• Job item:
Your reply should be one number: how many lines of the material contain the word "confianza".

• Records for this task:

§

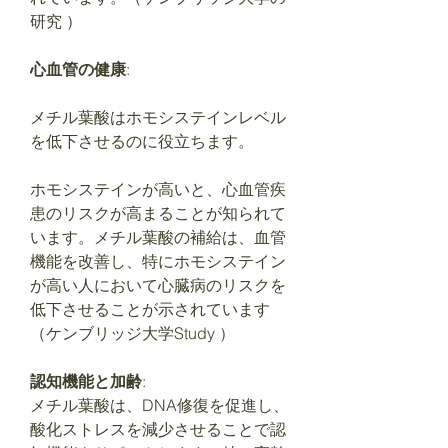
研究 ）
心血管の健康
:
メチル葉酸はホモシステインレベル
を低下させるのに役立ちます。
ホモシステインが高いと、心血管疾
患のリスクが高まることが知られて
います。メチル葉酸の補給は、血管
機能を改善し、特にホモシステイン
が高い人において心臓病のリスクを
低下させることが示されています​
（ケンブリッジ大学Study ）​
認知機能と加齢
:
メチル葉酸は、DNA修復を促進し、
酸化ストレスを減少させることで認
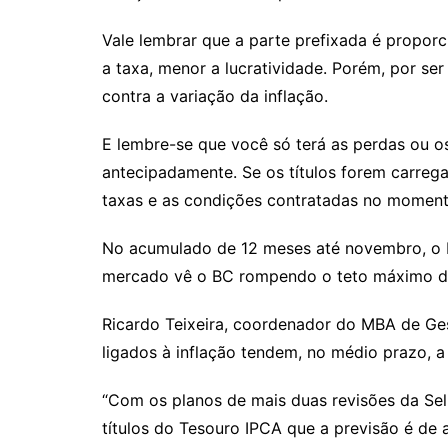
Vale lembrar que a parte prefixada é propor
a taxa, menor a lucratividade. Porém, por s
contra a variação da inflação.
E lembre-se que você só terá as perdas ou o
antecipadamente. Se os títulos forem carrega
taxas e as condições contratadas no moment
No acumulado de 12 meses até novembro, o I
mercado vê o BC rompendo o teto máximo da
Ricardo Teixeira, coordenador do MBA de Ges
ligados à inflação tendem, no médio prazo, a
“Com os planos de mais duas revisões da Seli
títulos do Tesouro IPCA que a previsão é de a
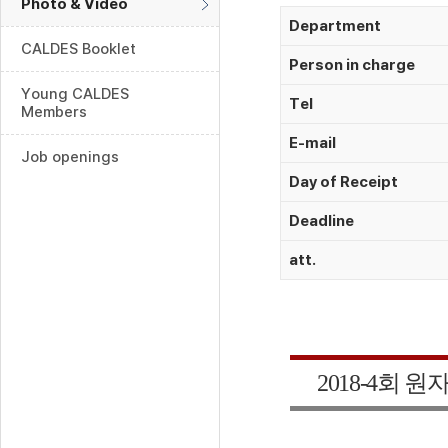
Photo & Video
Department
CALDES Booklet
Person in charge
Young CALDES
Tel
Members
E-mail
Job openings
Day of Receipt
Deadline
att.
2018-4
회 원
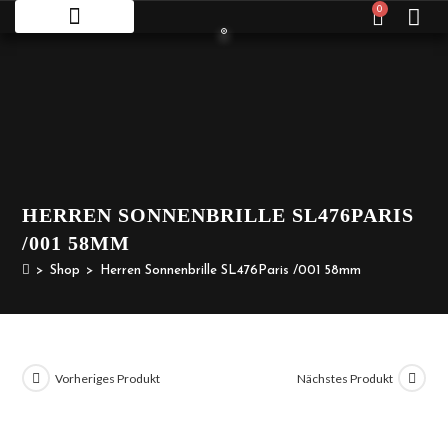
0
HERREN SONNENBRILLE SL476PARIS
/001 58MM
>
Shop
>
Herren Sonnenbrille SL476Paris /001 58mm
Vorheriges Produkt
Nächstes Produkt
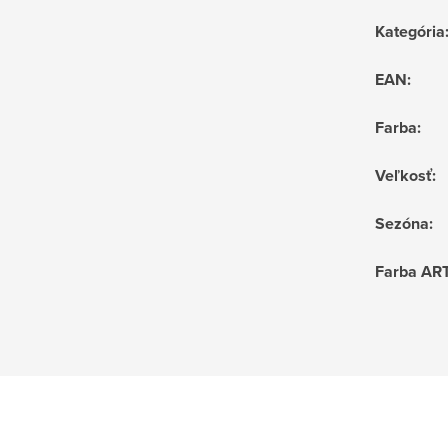
Kategória
EAN
:
Farba
:
Veľkosť
:
Sezóna
:
Farba AR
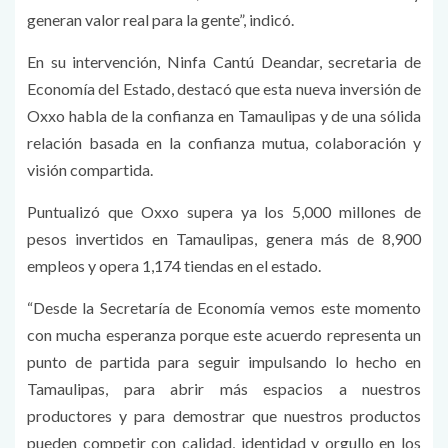
generan valor real para la gente”, indicó.
En su intervención, Ninfa Cantú Deandar, secretaria de
Economía del Estado, destacó que esta nueva inversión de
Oxxo habla de la confianza en Tamaulipas y de una sólida
relación basada en la confianza mutua, colaboración y
visión compartida.
Puntualizó que Oxxo supera ya los 5,000 millones de
pesos invertidos en Tamaulipas, genera más de 8,900
empleos y opera 1,174 tiendas en el estado.
“Desde la Secretaría de Economía vemos este momento
con mucha esperanza porque este acuerdo representa un
punto de partida para seguir impulsando lo hecho en
Tamaulipas, para abrir más espacios a nuestros
productores y para demostrar que nuestros productos
pueden competir con calidad, identidad y orgullo en los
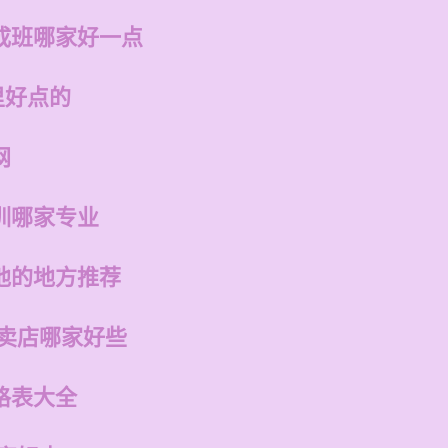
成班哪家好一点
里好点的
网
训哪家专业
他的地方推荐
专卖店哪家好些
格表大全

§

• Your response:
2